What this task involves: In the thread below about finding the size of a structure member in C, set down word for word the part from "CODEWITHSUNDEEP" to "means and does?".
Document passage START
CODEWITHSUNDEEP
cstructsizeof
Paul
Paul

Reputation: 331

How to calculate the size of a data member in a structure?

I am unable to understand how the size_1 variable calculates the size of the data member name. Could someone explain (((struct cheese_msgbuf*)0)->name); what this line means and does?

#include<stdio.h>
struct cheese_msgbuf {
    long mtype;
    char name[20];
};

int main() {
    /* calculate the size of the data to send: */
    struct cheese_msgbuf mbuf;
    int size;
    int size_1;

    size = sizeof(mbuf.name);
    printf("Using just sizeof operator: %d\n", size);

    /* Or, without a declared variable: */
    size_1 = sizeof(((struct cheese_msgbuf*)0)->name);
    printf("Using pointer: %d\n", size_1);
}

Upvotes: 2

Views: 484

Answers (3)

Eric Postpischil
Eric Postpischil

Reputation: 224546

If you had a pointer p that pointed to struct cheese_msgbuf, you could get the size of the name member with sizeof p->name.

This code does not have such a pointer, so it constructs one by casting 0 to the type struct cheese_msgbuf *. The result is a null pointer.

In code that is executed, it would be improper to evaluate p->name when p is a null pointer. In many C implementations, it would generate an exception, and it is not defined by the C standard.
Document passage END
Data records START
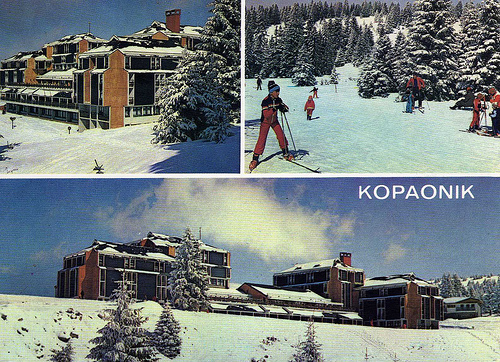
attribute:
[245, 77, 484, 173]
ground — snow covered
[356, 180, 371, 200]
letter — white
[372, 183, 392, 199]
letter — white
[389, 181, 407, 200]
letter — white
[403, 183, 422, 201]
Data records END
Data records START
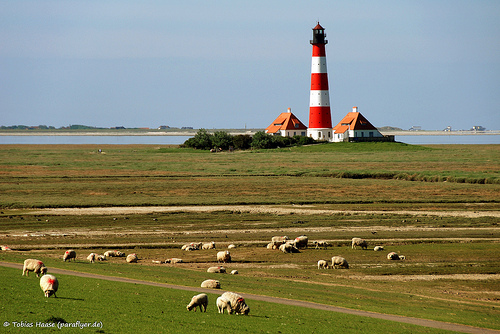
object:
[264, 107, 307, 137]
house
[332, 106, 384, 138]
Data records END
Data records START
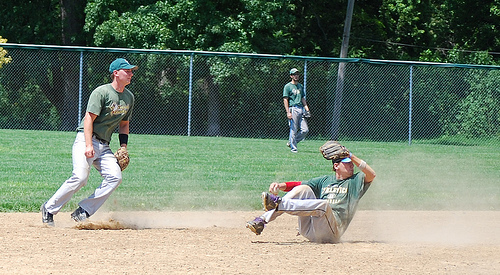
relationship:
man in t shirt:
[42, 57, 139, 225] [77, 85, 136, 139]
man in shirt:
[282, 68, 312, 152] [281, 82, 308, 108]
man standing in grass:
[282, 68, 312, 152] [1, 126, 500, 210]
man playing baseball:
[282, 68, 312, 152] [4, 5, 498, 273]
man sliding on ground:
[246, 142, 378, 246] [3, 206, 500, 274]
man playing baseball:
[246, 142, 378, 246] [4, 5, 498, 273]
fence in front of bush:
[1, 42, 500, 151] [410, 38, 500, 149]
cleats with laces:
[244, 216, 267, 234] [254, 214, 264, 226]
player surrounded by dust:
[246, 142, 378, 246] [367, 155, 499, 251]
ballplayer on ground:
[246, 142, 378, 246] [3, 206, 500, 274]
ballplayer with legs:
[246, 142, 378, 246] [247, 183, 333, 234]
Data records END
Reply:
CODEWITHSUNDEEP
cstructsizeof
Paul
Paul

Reputation: 331

How to calculate the size of a data member in a structure?

I am unable to understand how the size_1 variable calculates the size of the data member name. Could someone explain (((struct cheese_msgbuf*)0)->name); what this line means and does?